Material for the task ▸
=======

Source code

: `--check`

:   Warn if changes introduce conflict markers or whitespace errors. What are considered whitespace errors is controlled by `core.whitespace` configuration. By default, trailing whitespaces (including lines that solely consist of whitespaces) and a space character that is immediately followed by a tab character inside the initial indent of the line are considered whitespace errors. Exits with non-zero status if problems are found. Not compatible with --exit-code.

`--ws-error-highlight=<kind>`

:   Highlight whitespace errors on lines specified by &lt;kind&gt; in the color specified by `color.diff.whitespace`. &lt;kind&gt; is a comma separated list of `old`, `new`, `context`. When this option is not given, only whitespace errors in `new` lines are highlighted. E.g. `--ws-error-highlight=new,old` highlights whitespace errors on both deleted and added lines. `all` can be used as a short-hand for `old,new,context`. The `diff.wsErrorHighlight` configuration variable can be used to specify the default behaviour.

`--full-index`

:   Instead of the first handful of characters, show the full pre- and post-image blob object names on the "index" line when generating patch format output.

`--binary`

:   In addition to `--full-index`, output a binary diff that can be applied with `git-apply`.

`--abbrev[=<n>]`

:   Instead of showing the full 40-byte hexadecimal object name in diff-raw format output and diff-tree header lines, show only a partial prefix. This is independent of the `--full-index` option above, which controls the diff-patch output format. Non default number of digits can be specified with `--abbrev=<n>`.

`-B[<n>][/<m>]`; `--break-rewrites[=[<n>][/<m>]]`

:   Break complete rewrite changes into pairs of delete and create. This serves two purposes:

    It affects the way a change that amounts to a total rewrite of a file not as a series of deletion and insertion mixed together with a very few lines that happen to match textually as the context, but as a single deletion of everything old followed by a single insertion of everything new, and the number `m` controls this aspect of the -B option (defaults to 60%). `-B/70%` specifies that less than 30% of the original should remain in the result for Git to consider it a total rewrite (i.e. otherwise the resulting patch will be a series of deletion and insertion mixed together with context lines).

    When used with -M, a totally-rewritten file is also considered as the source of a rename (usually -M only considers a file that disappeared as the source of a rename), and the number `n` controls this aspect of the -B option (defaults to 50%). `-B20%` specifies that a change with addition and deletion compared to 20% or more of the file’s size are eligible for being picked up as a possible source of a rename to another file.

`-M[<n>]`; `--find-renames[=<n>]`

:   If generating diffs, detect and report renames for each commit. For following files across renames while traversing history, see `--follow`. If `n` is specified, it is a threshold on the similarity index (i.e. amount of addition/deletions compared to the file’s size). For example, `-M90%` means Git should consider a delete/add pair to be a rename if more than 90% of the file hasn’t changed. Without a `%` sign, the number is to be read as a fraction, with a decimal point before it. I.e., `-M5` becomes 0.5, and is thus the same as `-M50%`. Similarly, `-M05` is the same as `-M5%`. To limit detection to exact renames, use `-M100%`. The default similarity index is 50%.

=======

What you have to do ▸
From the material above, return every line that contains "generating".

Response below ▸
:   Instead of the first handful of characters, show the full pre- and post-image blob object names on the "index" line when generating patch format output.
:   If generating diffs, detect and report renames for each commit. For following files across renames while traversing history, see `--follow`. If `n` is specified, it is a threshold on the similarity index (i.e. amount of addition/deletions compared to the file’s size). For example, `-M90%` means Git should consider a delete/add pair to be a rename if more than 90% of the file hasn’t changed. Without a `%` sign, the number is to be read as a fraction, with a decimal point before it. I.e., `-M5` becomes 0.5, and is thus the same as `-M50%`. Similarly, `-M05` is the same as `-M5%`. To limit detection to exact renames, use `-M100%`. The default similarity index is 50%.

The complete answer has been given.